We currently have projections which filter events of interest for different denormalisers to process. We record the position in the stream of the last event processed by the denormliser in a DB. This allows us to work out how far behind the head of the stream the denormaliser is, by querying eventstore for the stream and seeing the index at the head and comparing it to the index in the DB, and we can use this to get notified if a consumer is slow, or stopped processing for some reason.
To avoid write amplification of the projections we are moving away from this model and instead having the catch-up subscriptions subscribe to the $all stream instead and filter on the client. This requires us to not store the event index, but the commit position and prepare position in the $all stream instead.
We are now not sure how we can workout how far behind the head of the $all stream we are, as the commit position and prepare positions are not sequential.
Any ideas on how we can solve this
In fact, prepare and commit positions are the exact offset in the event log. If you take the prepare position of $all/head and subtract the prepare position of the last processed event you will have exactly how many bytes are remaining to be processed. There’s no way to know the number of events in the $all stream though.
I’m not sure if commit and prepare positions are supposed to be opaque so no guarantee if this will always be the case. Another caveat is if you have scavenged data then the number of bytes will still include it.
Thanks. This is what I suspected, and this doesn’t tell us if any of the missed bytes are events that the denormaliser is interested in though so not sure how useful it is.
I’m not sure if commit and prepare positions are supposed to be opaque so no guarantee if this will always be the case. Another caveat is if you have scavenged data then the number of bytes will still include it.
Correct. It is the logical position. A reasonable representation of where you are at might be reasonable as an addition though (and isnt much work)
Do you mean this is something that could be added to event store API reasonably easily, to allow clients to have some sort of logical position upon which to make the sort of decision I alluded to?
I am not sure how such a value could be calculated at a reasonably low cost. I can give you “some idea” of it but an exact number is actually very expensive to calculate and it can change while you are running through (think a chunk gets scavenged that is ahead of you, you also have writes happening while you are catching up!)
Our initial thoughts were either that we have a single service , or each service manages this on its own, which subscribers to the all stream and knows what events each denormaliser subscribes to, which keeps track of the effective ‘count’ of all events for that denormaliser. Then each denormaliser keeps its own count and we can compare the two.
But obviously fraught with issues around the indexes maintained by that service. Is it not possible to get a single logical index for all events in the all stream? This wouldn’t be perfect but might go some way towards…
The $all stream and subscribing to $all does give you an exact index and ways of continuing for a subscription the same as a stream subscription. Why does this not work?
So in our current model, we can compare the event index of the denormaliser with the protection head to work out exactly how many events the denormaliser is behind, because the projected steam only contains events the denormaliser cares about.

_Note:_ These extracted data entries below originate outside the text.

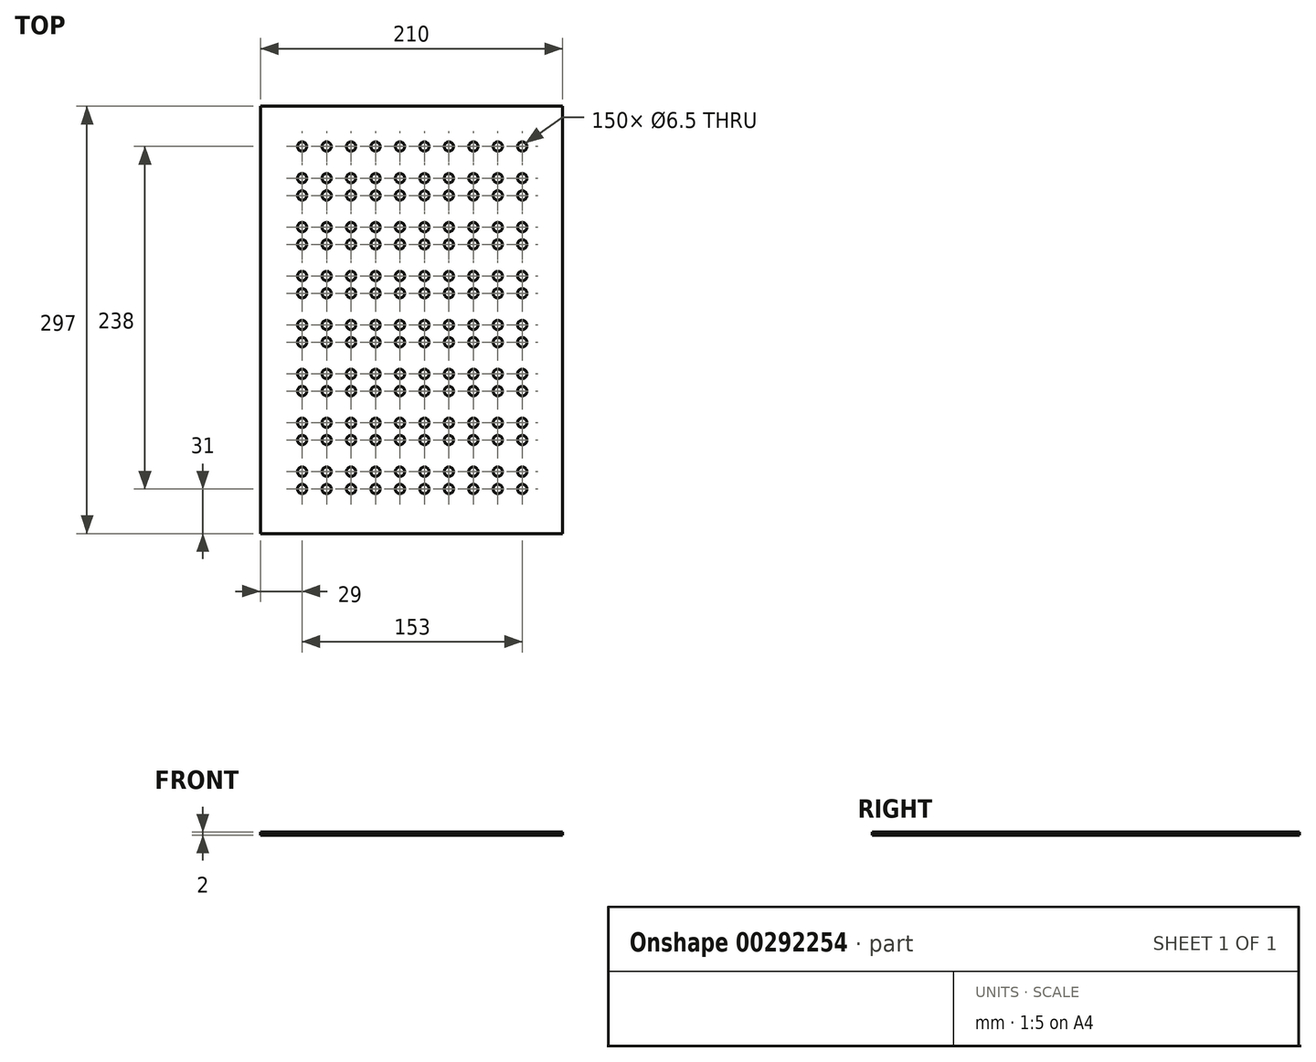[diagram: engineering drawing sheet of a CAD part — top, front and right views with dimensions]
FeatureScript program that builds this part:
annotation { "Feature Type Name" : "Feature", "Feature Type Description" : "" }
export const myFeature = defineFeature(function(context is Context, id is Id, definition is map)
    precondition{}
    {
        {
            var Q0;
            Q0=qCreatedBy(makeId("Top.planeOp"),FACE);
            var sketch = newSketch(context, id + "F0", { "sketchPlane" : qUnion([Q0])});
            skLineSegment(sketch, "E0.bottom", {"start": v(-105, 148.5) * mm, "end": v(105, 148.5) * mm});
            skLineSegment(sketch, "E0.top", {"start": v(-105, -148.5) * mm, "end": v(105, -148.5) * mm});
            skLineSegment(sketch, "E0.left", {"start": v(-105, 148.5) * mm, "end": v(-105, -148.5) * mm});
            skLineSegment(sketch, "E0.right", {"start": v(105, 148.5) * mm, "end": v(105, -148.5) * mm});
            skCircle(sketch, "E1", {"center": v(-76, 98.5) * mm, "radius": 3.25 * mm});
            skCircle(sketch, "E2.0.1.0", {"center": v(-76, 86.5) * mm, "radius": 3.25 * mm});
            skCircle(sketch, "E2.1.0.0", {"center": v(-59, 98.5) * mm, "radius": 3.25 * mm});
            skCircle(sketch, "E2.1.1.0", {"center": v(-59, 86.5) * mm, "radius": 3.25 * mm});
            skCircle(sketch, "E2.2.0.0", {"center": v(-42, 98.5) * mm, "radius": 3.25 * mm});
            skCircle(sketch, "E2.2.1.0", {"center": v(-42, 86.5) * mm, "radius": 3.25 * mm});
            skCircle(sketch, "E2.3.0.0", {"center": v(-25, 98.5) * mm, "radius": 3.25 * mm});
            skCircle(sketch, "E2.3.1.0", {"center": v(-25, 86.5) * mm, "radius": 3.25 * mm});
            skCircle(sketch, "E2.4.0.0", {"center": v(-8, 98.5) * mm, "radius": 3.25 * mm});
            skCircle(sketch, "E2.4.1.0", {"center": v(-8, 86.5) * mm, "radius": 3.25 * mm});
            skCircle(sketch, "E2.5.0.0", {"center": v(9, 98.5) * mm, "radius": 3.25 * mm});
            skCircle(sketch, "E2.5.1.0", {"center": v(9, 86.5) * mm, "radius": 3.25 * mm});
            skCircle(sketch, "E2.6.0.0", {"center": v(26, 98.5) * mm, "radius": 3.25 * mm});
            skCircle(sketch, "E2.6.1.0", {"center": v(26, 86.5) * mm, "radius": 3.25 * mm});
            skCircle(sketch, "E2.7.0.0", {"center": v(43, 98.5) * mm, "radius": 3.25 * mm});
            skCircle(sketch, "E2.7.1.0", {"center": v(43, 86.5) * mm, "radius": 3.25 * mm});
            skLineSegment(sketch, "E2.direction1", {"start": v(-76, 98.5) * mm, "end": v(-59, 98.5) * mm, "construction": true});
            skLineSegment(sketch, "E2.direction2", {"start": v(-76, 98.5) * mm, "end": v(-76, 86.5) * mm, "construction": true});
            skCircle(sketch, "E3", {"center": v(-76, 64.5) * mm, "radius": 3.25 * mm});
            skCircle(sketch, "E4.0.1.0", {"center": v(-76, 52.5) * mm, "radius": 3.25 * mm});
            skCircle(sketch, "E4.1.0.0", {"center": v(-59, 64.5) * mm, "radius": 3.25 * mm});
            skCircle(sketch, "E4.1.1.0", {"center": v(-59, 52.5) * mm, "radius": 3.25 * mm});
            skCircle(sketch, "E4.2.0.0", {"center": v(-42, 64.5) * mm, "radius": 3.25 * mm});
            skCircle(sketch, "E4.2.1.0", {"center": v(-42, 52.5) * mm, "radius": 3.25 * mm});
            skCircle(sketch, "E4.3.0.0", {"center": v(-25, 64.5) * mm, "radius": 3.25 * mm});
            skCircle(sketch, "E4.3.1.0", {"center": v(-25, 52.5) * mm, "radius": 3.25 * mm});
            skCircle(sketch, "E4.4.0.0", {"center": v(-8, 64.5) * mm, "radius": 3.25 * mm});
            skCircle(sketch, "E4.4.1.0", {"center": v(-8, 52.5) * mm, "radius": 3.25 * mm});
            skCircle(sketch, "E4.5.0.0", {"center": v(9, 64.5) * mm, "radius": 3.25 * mm});
            skCircle(sketch, "E4.5.1.0", {"center": v(9, 52.5) * mm, "radius": 3.25 * mm});
            skCircle(sketch, "E4.6.0.0", {"center": v(26, 64.5) * mm, "radius": 3.25 * mm});
            skCircle(sketch, "E4.6.1.0", {"center": v(26, 52.5) * mm, "radius": 3.25 * mm});
            skCircle(sketch, "E4.7.0.0", {"center": v(43, 64.5) * mm, "radius": 3.25 * mm});
            skCircle(sketch, "E4.7.1.0", {"center": v(43, 52.5) * mm, "radius": 3.25 * mm});
            skLineSegment(sketch, "E4.direction1", {"start": v(-76, 64.5) * mm, "end": v(-59, 64.5) * mm, "construction": true});
            skLineSegment(sketch, "E4.direction2", {"start": v(-76, 64.5) * mm, "end": v(-76, 52.5) * mm, "construction": true});
            skCircle(sketch, "E5", {"center": v(-76, 30.5) * mm, "radius": 3.25 * mm});
            skCircle(sketch, "E6.0.1.0", {"center": v(-76, 18.5) * mm, "radius": 3.25 * mm});
            skCircle(sketch, "E6.1.0.0", {"center": v(-59, 30.5) * mm, "radius": 3.25 * mm});
            skCircle(sketch, "E6.1.1.0", {"center": v(-59, 18.5) * mm, "radius": 3.25 * mm});
            skCircle(sketch, "E6.2.0.0", {"center": v(-42, 30.5) * mm, "radius": 3.25 * mm});
            skCircle(sketch, "E6.2.1.0", {"center": v(-42, 18.5) * mm, "radius": 3.25 * mm});
            skCircle(sketch, "E6.3.0.0", {"center": v(-25, 30.5) * mm, "radius": 3.25 * mm});
            skCircle(sketch, "E6.3.1.0", {"center": v(-25, 18.5) * mm, "radius": 3.25 * mm});
            skCircle(sketch, "E6.4.0.0", {"center": v(-8, 30.5) * mm, "radius": 3.25 * mm});
            skCircle(sketch, "E6.4.1.0", {"center": v(-8, 18.5) * mm, "radius": 3.25 * mm});
            skCircle(sketch, "E6.5.0.0", {"center": v(9, 30.5) * mm, "radius": 3.25 * mm});
            skCircle(sketch, "E6.5.1.0", {"center": v(9, 18.5) * mm, "radius": 3.25 * mm});
            skCircle(sketch, "E6.6.0.0", {"center": v(26, 30.5) * mm, "radius": 3.25 * mm});
            skCircle(sketch, "E6.6.1.0", {"center": v(26, 18.5) * mm, "radius": 3.25 * mm});
            skCircle(sketch, "E6.7.0.0", {"center": v(43, 30.5) * mm, "radius": 3.25 * mm});
            skCircle(sketch, "E6.7.1.0", {"center": v(43, 18.5) * mm, "radius": 3.25 * mm});
            skLineSegment(sketch, "E6.direction1", {"start": v(-76, 30.5) * mm, "end": v(-59, 30.5) * mm, "construction": true});
            skLineSegment(sketch, "E6.direction2", {"start": v(-76, 30.5) * mm, "end": v(-76, 18.5) * mm, "construction": true});
            skCircle(sketch, "E7", {"center": v(-76, -3.5) * mm, "radius": 3.25 * mm});
            skCircle(sketch, "E8.0.1.0", {"center": v(-76, -15.5) * mm, "radius": 3.25 * mm});
            skCircle(sketch, "E8.1.0.0", {"center": v(-59, -3.5) * mm, "radius": 3.25 * mm});
            skCircle(sketch, "E8.1.1.0", {"center": v(-59, -15.5) * mm, "radius": 3.25 * mm});
            skCircle(sketch, "E8.2.0.0", {"center": v(-42, -3.5) * mm, "radius": 3.25 * mm});
            skCircle(sketch, "E8.2.1.0", {"center": v(-42, -15.5) * mm, "radius": 3.25 * mm});
            skCircle(sketch, "E8.3.0.0", {"center": v(-25, -3.5) * mm, "radius": 3.25 * mm});
            skCircle(sketch, "E8.3.1.0", {"center": v(-25, -15.5) * mm, "radius": 3.25 * mm});
            skCircle(sketch, "E8.4.0.0", {"center": v(-8, -3.5) * mm, "radius": 3.25 * mm});
            skCircle(sketch, "E8.4.1.0", {"center": v(-8, -15.5) * mm, "radius": 3.25 * mm});
            skCircle(sketch, "E8.5.0.0", {"center": v(9, -3.5) * mm, "radius": 3.25 * mm});
            skCircle(sketch, "E8.5.1.0", {"center": v(9, -15.5) * mm, "radius": 3.25 * mm});
            skCircle(sketch, "E8.6.0.0", {"center": v(26, -3.5) * mm, "radius": 3.25 * mm});
            skCircle(sketch, "E8.6.1.0", {"center": v(26, -15.5) * mm, "radius": 3.25 * mm});
            skCircle(sketch, "E8.7.0.0", {"center": v(43, -3.5) * mm, "radius": 3.25 * mm});
            skCircle(sketch, "E8.7.1.0", {"center": v(43, -15.5) * mm, "radius": 3.25 * mm});
            skLineSegment(sketch, "E8.direction1", {"start": v(-76, -3.5) * mm, "end": v(-59, -3.5) * mm, "construction": true});
            skLineSegment(sketch, "E8.direction2", {"start": v(-76, -3.5) * mm, "end": v(-76, -15.5) * mm, "construction": true});
            skCircle(sketch, "E9", {"center": v(-76, -37.5) * mm, "radius": 3.25 * mm});
            skCircle(sketch, "E10.0.1.0", {"center": v(-76, -49.5) * mm, "radius": 3.25 * mm});
            skCircle(sketch, "E10.1.0.0", {"center": v(-59, -37.5) * mm, "radius": 3.25 * mm});
            skCircle(sketch, "E10.1.1.0", {"center": v(-59, -49.5) * mm, "radius": 3.25 * mm});
            skCircle(sketch, "E10.2.0.0", {"center": v(-42, -37.5) * mm, "radius": 3.25 * mm});
            skCircle(sketch, "E10.2.1.0", {"center": v(-42, -49.5) * mm, "radius": 3.25 * mm});
            skCircle(sketch, "E10.3.0.0", {"center": v(-25, -37.5) * mm, "radius": 3.25 * mm});
            skCircle(sketch, "E10.3.1.0", {"center": v(-25, -49.5) * mm, "radius": 3.25 * mm});
            skCircle(sketch, "E10.4.0.0", {"center": v(-8, -37.5) * mm, "radius": 3.25 * mm});
            skCircle(sketch, "E10.4.1.0", {"center": v(-8, -49.5) * mm, "radius": 3.25 * mm});
            skCircle(sketch, "E10.5.0.0", {"center": v(9, -37.5) * mm, "radius": 3.25 * mm});
            skCircle(sketch, "E10.5.1.0", {"center": v(9, -49.5) * mm, "radius": 3.25 * mm});
            skCircle(sketch, "E10.6.0.0", {"center": v(26, -37.5) * mm, "radius": 3.25 * mm});
            skCircle(sketch, "E10.6.1.0", {"center": v(26, -49.5) * mm, "radius": 3.25 * mm});
            skCircle(sketch, "E10.7.0.0", {"center": v(43, -37.5) * mm, "radius": 3.25 * mm});
            skCircle(sketch, "E10.7.1.0", {"center": v(43, -49.5) * mm, "radius": 3.25 * mm});
            skLineSegment(sketch, "E10.direction1", {"start": v(-76, -37.5) * mm, "end": v(-59, -37.5) * mm, "construction": true});
            skLineSegment(sketch, "E10.direction2", {"start": v(-76, -37.5) * mm, "end": v(-76, -49.5) * mm, "construction": true});
            skCircle(sketch, "E11", {"center": v(-76, 120.5) * mm, "radius": 3.25 * mm});
            skCircle(sketch, "E12.1.0.0", {"center": v(-59, 120.5) * mm, "radius": 3.25 * mm});
            skCircle(sketch, "E12.2.0.0", {"center": v(-42, 120.5) * mm, "radius": 3.25 * mm});
            skCircle(sketch, "E12.3.0.0", {"center": v(-25, 120.5) * mm, "radius": 3.25 * mm});
            skCircle(sketch, "E12.4.0.0", {"center": v(-8, 120.5) * mm, "radius": 3.25 * mm});
            skCircle(sketch, "E12.5.0.0", {"center": v(9, 120.5) * mm, "radius": 3.25 * mm});
            skCircle(sketch, "E12.6.0.0", {"center": v(26, 120.5) * mm, "radius": 3.25 * mm});
            skCircle(sketch, "E12.7.0.0", {"center": v(43, 120.5) * mm, "radius": 3.25 * mm});
            skLineSegment(sketch, "E12.direction1", {"start": v(-76, 120.5) * mm, "end": v(-59, 120.5) * mm, "construction": true});
            skCircle(sketch, "E13", {"center": v(-76, -71.5) * mm, "radius": 3.25 * mm});
            skCircle(sketch, "E14.0.1.0", {"center": v(-76, -83.5) * mm, "radius": 3.25 * mm});
            skCircle(sketch, "E14.1.0.0", {"center": v(-59, -71.5) * mm, "radius": 3.25 * mm});
            skCircle(sketch, "E14.1.1.0", {"center": v(-59, -83.5) * mm, "radius": 3.25 * mm});
            skCircle(sketch, "E14.2.0.0", {"center": v(-42, -71.5) * mm, "radius": 3.25 * mm});
            skCircle(sketch, "E14.2.1.0", {"center": v(-42, -83.5) * mm, "radius": 3.25 * mm});
            skCircle(sketch, "E14.3.0.0", {"center": v(-25, -71.5) * mm, "radius": 3.25 * mm});
            skCircle(sketch, "E14.3.1.0", {"center": v(-25, -83.5) * mm, "radius": 3.25 * mm});
            skCircle(sketch, "E14.4.0.0", {"center": v(-8, -71.5) * mm, "radius": 3.25 * mm});
            skCircle(sketch, "E14.4.1.0", {"center": v(-8, -83.5) * mm, "radius": 3.25 * mm});
            skCircle(sketch, "E14.5.0.0", {"center": v(9, -71.5) * mm, "radius": 3.25 * mm});
            skCircle(sketch, "E14.5.1.0", {"center": v(9, -83.5) * mm, "radius": 3.25 * mm});
            skCircle(sketch, "E14.6.0.0", {"center": v(26, -71.5) * mm, "radius": 3.25 * mm});
            skCircle(sketch, "E14.6.1.0", {"center": v(26, -83.5) * mm, "radius": 3.25 * mm});
            skCircle(sketch, "E14.7.0.0", {"center": v(43, -71.5) * mm, "radius": 3.25 * mm});
            skCircle(sketch, "E14.7.1.0", {"center": v(43, -83.5) * mm, "radius": 3.25 * mm});
            skCircle(sketch, "E14.8.0.0", {"center": v(60, -71.5) * mm, "radius": 3.25 * mm});
            skCircle(sketch, "E14.8.1.0", {"center": v(60, -83.5) * mm, "radius": 3.25 * mm});
            skCircle(sketch, "E14.9.0.0", {"center": v(77, -71.5) * mm, "radius": 3.25 * mm});
            skCircle(sketch, "E14.9.1.0", {"center": v(77, -83.5) * mm, "radius": 3.25 * mm});
            skLineSegment(sketch, "E14.direction1", {"start": v(-76, -71.5) * mm, "end": v(-59, -71.5) * mm, "construction": true});
            skLineSegment(sketch, "E14.direction2", {"start": v(-76, -71.5) * mm, "end": v(-76, -83.5) * mm, "construction": true});
            skCircle(sketch, "E15.0.8.0", {"center": v(60, -3.5) * mm, "radius": 3.25 * mm});
            skCircle(sketch, "E15.0.8.1", {"center": v(60, -15.5) * mm, "radius": 3.25 * mm});
            skCircle(sketch, "E15.0.9.0", {"center": v(77, -3.5) * mm, "radius": 3.25 * mm});
            skCircle(sketch, "E15.0.9.1", {"center": v(77, -15.5) * mm, "radius": 3.25 * mm});
            skCircle(sketch, "E16.0.8.0", {"center": v(60, 30.5) * mm, "radius": 3.25 * mm});
            skCircle(sketch, "E16.0.8.1", {"center": v(60, 18.5) * mm, "radius": 3.25 * mm});
            skCircle(sketch, "E16.0.9.0", {"center": v(77, 30.5) * mm, "radius": 3.25 * mm});
            skCircle(sketch, "E16.0.9.1", {"center": v(77, 18.5) * mm, "radius": 3.25 * mm});
            skCircle(sketch, "E17.0.8.0", {"center": v(60, -37.5) * mm, "radius": 3.25 * mm});
            skCircle(sketch, "E17.0.8.1", {"center": v(60, -49.5) * mm, "radius": 3.25 * mm});
            skCircle(sketch, "E17.0.9.0", {"center": v(77, -37.5) * mm, "radius": 3.25 * mm});
            skCircle(sketch, "E17.0.9.1", {"center": v(77, -49.5) * mm, "radius": 3.25 * mm});
            skCircle(sketch, "E18.0.8.0", {"center": v(60, 64.5) * mm, "radius": 3.25 * mm});
            skCircle(sketch, "E18.0.8.1", {"center": v(60, 52.5) * mm, "radius": 3.25 * mm});
            skCircle(sketch, "E18.0.9.0", {"center": v(77, 64.5) * mm, "radius": 3.25 * mm});
            skCircle(sketch, "E18.0.9.1", {"center": v(77, 52.5) * mm, "radius": 3.25 * mm});
            skCircle(sketch, "E19.0.8.0", {"center": v(60, 98.5) * mm, "radius": 3.25 * mm});
            skCircle(sketch, "E19.0.8.1", {"center": v(60, 86.5) * mm, "radius": 3.25 * mm});
            skCircle(sketch, "E19.0.9.0", {"center": v(77, 98.5) * mm, "radius": 3.25 * mm});
            skCircle(sketch, "E19.0.9.1", {"center": v(77, 86.5) * mm, "radius": 3.25 * mm});
            skCircle(sketch, "E20.0.8.0", {"center": v(60, 120.5) * mm, "radius": 3.25 * mm});
            skCircle(sketch, "E20.0.9.0", {"center": v(77, 120.5) * mm, "radius": 3.25 * mm});
            skCircle(sketch, "E21", {"center": v(-76, -105.5) * mm, "radius": 3.25 * mm});
            skCircle(sketch, "E22.0.1.0", {"center": v(-76, -117.5) * mm, "radius": 3.25 * mm});
            skCircle(sketch, "E22.1.0.0", {"center": v(-59, -105.5) * mm, "radius": 3.25 * mm});
            skCircle(sketch, "E22.1.1.0", {"center": v(-59, -117.5) * mm, "radius": 3.25 * mm});
            skCircle(sketch, "E22.2.0.0", {"center": v(-42, -105.5) * mm, "radius": 3.25 * mm});
            skCircle(sketch, "E22.2.1.0", {"center": v(-42, -117.5) * mm, "radius": 3.25 * mm});
            skCircle(sketch, "E22.3.0.0", {"center": v(-25, -105.5) * mm, "radius": 3.25 * mm});
            skCircle(sketch, "E22.3.1.0", {"center": v(-25, -117.5) * mm, "radius": 3.25 * mm});
            skCircle(sketch, "E22.4.0.0", {"center": v(-8, -105.5) * mm, "radius": 3.25 * mm});
            skCircle(sketch, "E22.4.1.0", {"center": v(-8, -117.5) * mm, "radius": 3.25 * mm});
            skCircle(sketch, "E22.5.0.0", {"center": v(9, -105.5) * mm, "radius": 3.25 * mm});
            skCircle(sketch, "E22.5.1.0", {"center": v(9, -117.5) * mm, "radius": 3.25 * mm});
            skCircle(sketch, "E22.6.0.0", {"center": v(26, -105.5) * mm, "radius": 3.25 * mm});
            skCircle(sketch, "E22.6.1.0", {"center": v(26, -117.5) * mm, "radius": 3.25 * mm});
            skCircle(sketch, "E22.7.0.0", {"center": v(43, -105.5) * mm, "radius": 3.25 * mm});
            skCircle(sketch, "E22.7.1.0", {"center": v(43, -117.5) * mm, "radius": 3.25 * mm});
            skCircle(sketch, "E22.8.0.0", {"center": v(60, -105.5) * mm, "radius": 3.25 * mm});
            skCircle(sketch, "E22.8.1.0", {"center": v(60, -117.5) * mm, "radius": 3.25 * mm});
            skCircle(sketch, "E22.9.0.0", {"center": v(77, -105.5) * mm, "radius": 3.25 * mm});
            skCircle(sketch, "E22.9.1.0", {"center": v(77, -117.5) * mm, "radius": 3.25 * mm});
            skLineSegment(sketch, "E22.direction1", {"start": v(-76, -105.5) * mm, "end": v(-59, -105.5) * mm, "construction": true});
            skLineSegment(sketch, "E22.direction2", {"start": v(-76, -105.5) * mm, "end": v(-76, -117.5) * mm, "construction": true});
            skSolve(sketch);
        }
        {
            var Q0;
            Q0=makeQuery(id+"F0.imprint","IMPRINT",FACE,{"disambiguationData":[TD([[makeQuery(id+"F0.imprint","IMPRINT",EDGE,{"derivedFrom":sQuery(id+"F0.wireOp",EDGE,"E0.bottom")}),-1.0]])]});
            extrude(context, id + "F1", {"entities" : qUnion([Q0]), "depth" : 2 * mm});
        }
    });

In the new model with the all stream, we only write the index if we process an event the denormaliser cares about (maybe this is something we could change but I’m a little lothed to write to the dB for every event, even if are ignoring 1000 everts in a row). Because we don’t know how many events have been written which the denormaliser needs to process we don’t know if we are keeping up with processing, which is something we’d like to monitor, in case a service stops processing unexpectedly, or more likely gets overwhelmed. And even if we store the current position in the all stream on every event processed we still won’t know if the difference represents 1 event it 109
If you are going from a stream then you you just use the current position of stream (largest event number) - current position you are. You can do roughly the same on $all. The additional reads to calculate this I assume would be one read every few seconds (figure out where the head is) so it should be relatively cheap to keep calculated as well.